2. DISABILITY IS NORMAL.

Disability is just part of the world. Some people can’t walk, and no people can fly. So we make wheelchairs, and we make airplanes. Feeding tubes, text-to-speech-software, visual schedules, braille, ramps, and reading lessons are tools, not tragedies. Some people need some things to learn, and some people need other things. One question worth asking yourself: What would the meeting look like (or the report say) if the system saw difference as normal?

 3. THE SYSTEM IS RIDICULOUS.

Absolutely no one would look good if someone made an out-of-context list of all of their purported flaws. The stigmatizing, deficit-based language only seems reasonable because so many people treat it as reasonable. To show yourself the absurdity, try using that kind of language to describe a fictional character, Abraham Lincoln, or the evaluator who handed you that report. Try to remember, “My child is not the problem. The system is the problem.
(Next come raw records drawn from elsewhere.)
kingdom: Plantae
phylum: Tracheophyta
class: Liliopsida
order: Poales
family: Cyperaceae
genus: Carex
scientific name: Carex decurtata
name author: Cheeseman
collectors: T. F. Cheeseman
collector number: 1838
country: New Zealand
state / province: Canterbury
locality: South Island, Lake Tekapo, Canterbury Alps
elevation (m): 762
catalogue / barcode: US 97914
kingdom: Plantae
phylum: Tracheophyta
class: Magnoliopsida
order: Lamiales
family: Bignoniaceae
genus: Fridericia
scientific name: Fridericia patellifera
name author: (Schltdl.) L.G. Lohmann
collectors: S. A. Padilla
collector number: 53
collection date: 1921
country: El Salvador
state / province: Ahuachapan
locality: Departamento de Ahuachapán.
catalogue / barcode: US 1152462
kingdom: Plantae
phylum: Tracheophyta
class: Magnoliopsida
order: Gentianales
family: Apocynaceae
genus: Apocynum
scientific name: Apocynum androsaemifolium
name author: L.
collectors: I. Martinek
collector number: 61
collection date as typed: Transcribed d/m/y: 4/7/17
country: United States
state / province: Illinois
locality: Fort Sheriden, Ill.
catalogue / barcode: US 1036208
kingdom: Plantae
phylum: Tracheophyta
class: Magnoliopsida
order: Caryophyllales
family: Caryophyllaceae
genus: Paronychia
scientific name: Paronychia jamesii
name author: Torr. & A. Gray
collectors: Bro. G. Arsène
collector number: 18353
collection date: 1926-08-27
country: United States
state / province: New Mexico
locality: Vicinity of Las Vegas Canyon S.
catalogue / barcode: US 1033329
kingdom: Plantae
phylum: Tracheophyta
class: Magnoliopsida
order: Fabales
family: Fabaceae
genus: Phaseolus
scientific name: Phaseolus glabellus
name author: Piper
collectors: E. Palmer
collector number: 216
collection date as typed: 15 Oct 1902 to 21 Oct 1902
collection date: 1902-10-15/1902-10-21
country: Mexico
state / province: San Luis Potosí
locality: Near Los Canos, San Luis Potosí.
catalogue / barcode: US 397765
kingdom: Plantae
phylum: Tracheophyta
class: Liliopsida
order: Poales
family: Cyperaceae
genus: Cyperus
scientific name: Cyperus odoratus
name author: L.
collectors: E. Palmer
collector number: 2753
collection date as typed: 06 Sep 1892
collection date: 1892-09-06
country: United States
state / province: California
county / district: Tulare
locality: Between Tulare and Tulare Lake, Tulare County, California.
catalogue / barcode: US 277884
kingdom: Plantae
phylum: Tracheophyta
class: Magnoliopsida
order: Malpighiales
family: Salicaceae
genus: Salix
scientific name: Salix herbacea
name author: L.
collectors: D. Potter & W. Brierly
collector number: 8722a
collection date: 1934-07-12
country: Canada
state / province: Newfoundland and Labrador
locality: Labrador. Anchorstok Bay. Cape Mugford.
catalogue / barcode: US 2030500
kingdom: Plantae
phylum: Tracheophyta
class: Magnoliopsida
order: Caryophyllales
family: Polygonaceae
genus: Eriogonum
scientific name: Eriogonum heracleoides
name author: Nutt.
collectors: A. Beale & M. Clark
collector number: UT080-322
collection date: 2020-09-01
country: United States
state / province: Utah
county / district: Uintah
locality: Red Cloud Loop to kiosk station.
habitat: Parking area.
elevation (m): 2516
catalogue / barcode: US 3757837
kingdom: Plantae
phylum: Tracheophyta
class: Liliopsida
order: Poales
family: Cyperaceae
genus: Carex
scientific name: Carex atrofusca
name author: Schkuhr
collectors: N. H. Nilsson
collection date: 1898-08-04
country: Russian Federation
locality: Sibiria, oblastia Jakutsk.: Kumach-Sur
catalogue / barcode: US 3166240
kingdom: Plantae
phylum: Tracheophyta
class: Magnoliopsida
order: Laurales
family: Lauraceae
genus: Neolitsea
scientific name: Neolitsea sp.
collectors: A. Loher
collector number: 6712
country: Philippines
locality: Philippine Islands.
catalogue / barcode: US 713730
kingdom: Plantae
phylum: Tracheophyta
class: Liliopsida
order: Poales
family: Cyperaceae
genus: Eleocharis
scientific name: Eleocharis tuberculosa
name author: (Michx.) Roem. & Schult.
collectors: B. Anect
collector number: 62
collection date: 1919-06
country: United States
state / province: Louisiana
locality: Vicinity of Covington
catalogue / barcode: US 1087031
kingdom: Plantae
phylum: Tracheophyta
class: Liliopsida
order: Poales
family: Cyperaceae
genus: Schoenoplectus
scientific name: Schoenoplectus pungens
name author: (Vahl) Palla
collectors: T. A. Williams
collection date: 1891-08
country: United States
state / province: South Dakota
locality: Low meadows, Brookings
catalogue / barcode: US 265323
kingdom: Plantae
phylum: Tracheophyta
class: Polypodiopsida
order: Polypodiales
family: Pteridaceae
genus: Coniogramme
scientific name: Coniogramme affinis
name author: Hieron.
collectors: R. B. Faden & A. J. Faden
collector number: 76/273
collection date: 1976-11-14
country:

Education for kids with disabilities should just be education, not an insult.”

4. CLAIM SPACE IN YOUR LIVES FOR THINGS OTHER THAN THERAPIES.

There can be a lot of pressure to turn every aspect of family life into a therapy session. Attempts to overcome disability can easily expand to fill all available space. Try to claim some space for fun. Spend time with your child with no therapeutic agenda whatsoever.

5. YOU’RE NOT IN THIS ALONE.

Mainstream culture still has not made much room for disability. Having a disability or parenting a disabled child can be very isolating. When people keep telling you that there is something wrong with you and your child, it’s hard not to feel ashamed. The best antidote to isolation is community, and the best antidote to shame is pride. You can’t always change the whole world, but you can connect with others and change part of it. Seeing people like your child living their lives and being treated with respect can undo a lot of damage.